Küçük sarışın bir kız, şarkılarıyla neşesiyle çiçek gibi açarmış mahallede. Çok severmiş konser versin tek tek tüm evlerde. Denizi de severmiş küçük kız. Daha bebeklikten yengeç yengeç denize kaçarmış kumların üzerinden. Önce simidi bırakmış, sonra da kolluğu. Ama annesi pek yemek yediremezmiş bizimkine. Perişan olurmuş peşinden, sahillere meyveler, çorbalar gelirmiş de küçük kız bana mısın demezmiş. Yengesi yedirirmiş yemeklerini, ona nazı geçmezmiş. İnadı annesineymiş herhalde.

Küçük kız, bebek arabasıyla gezerken halkını selamlarmış. Herkes bayılırmış bu sarışın bebeğe, mahallenin çocukları sırayla bir o yana bir bu yana gezdirirlermiş. Oyun çağına gelince üst mahallenin, yan mahallenin çocuklarıyla arkadaş olmuş küçük kız. Yazlıkçı çocukları, kışlıkçı çocukları, hepsiyle oyunlar oynarmış. Farklı kültürler, sosyo-ekonomik seviyeler umurunda değilmiş çocukların.

Küfür bile öğrenmiş küçük kız çocuklardan birinden. Balkondan bağırmış bir gün arkadaşına. Annesi çok şaşırmış, küçük kıza yakışmazmış öyle konuşmak. Ne güzelmiş çocuk olmak, kapı önünde kumdan çamur, çamurdan dünyalar yaratmak.
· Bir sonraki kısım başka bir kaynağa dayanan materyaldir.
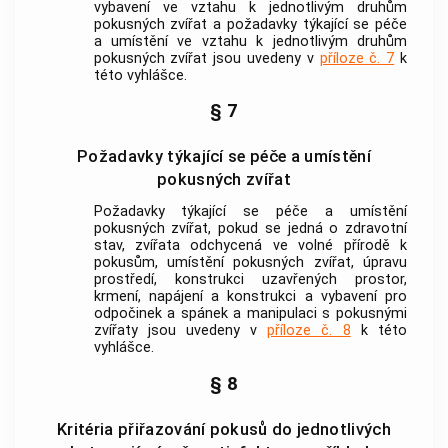
vybavení ve vztahu k jednotlivým druhům
pokusných zvířat
a požadavky týkající se péče
a umístění ve vztahu k jednotlivým druhům
pokusných zvířat
jsou uvedeny v
příloze č. 7
k
této vyhlášce.
§ 7
Požadavky týkající se péče a umístění
pokusných zvířat
Požadavky týkající se péče a umístění
pokusných zvířat
, pokud se jedná o zdravotní
stav,
zvířata
odchycená ve volné přírodě k
pokusům
, umístění
pokusných zvířat
, úpravu
prostředí, konstrukci uzavřených prostor,
krmení, napájení a konstrukci a vybavení pro
odpočinek a spánek a manipulaci s
pokusnými
zvířaty
jsou uvedeny v
příloze č. 8
k této
vyhlášce.
§ 8
Kritéria přiřazování pokusů do jednotlivých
Eski yastıkları, minderleri alıp evler kurarlarmış arkadaşlarıyla. Bir gün küsmüş iki ayrı grup. Küçük kıza demiş ki biri “Ya onlarla konuşacaksın ya bizimle.” Küçük kız ne yapsın bilememiş, duyduğu en saçma şeymiş. O gün başlamış stratejiler kurmaya. Büyümenin ne demek olduğunu anlamaya.

Tekrar çıkıyorum balkona. Bir çay daha koyuyorum fincanıma, avucumun içine alıp ısınıyorum.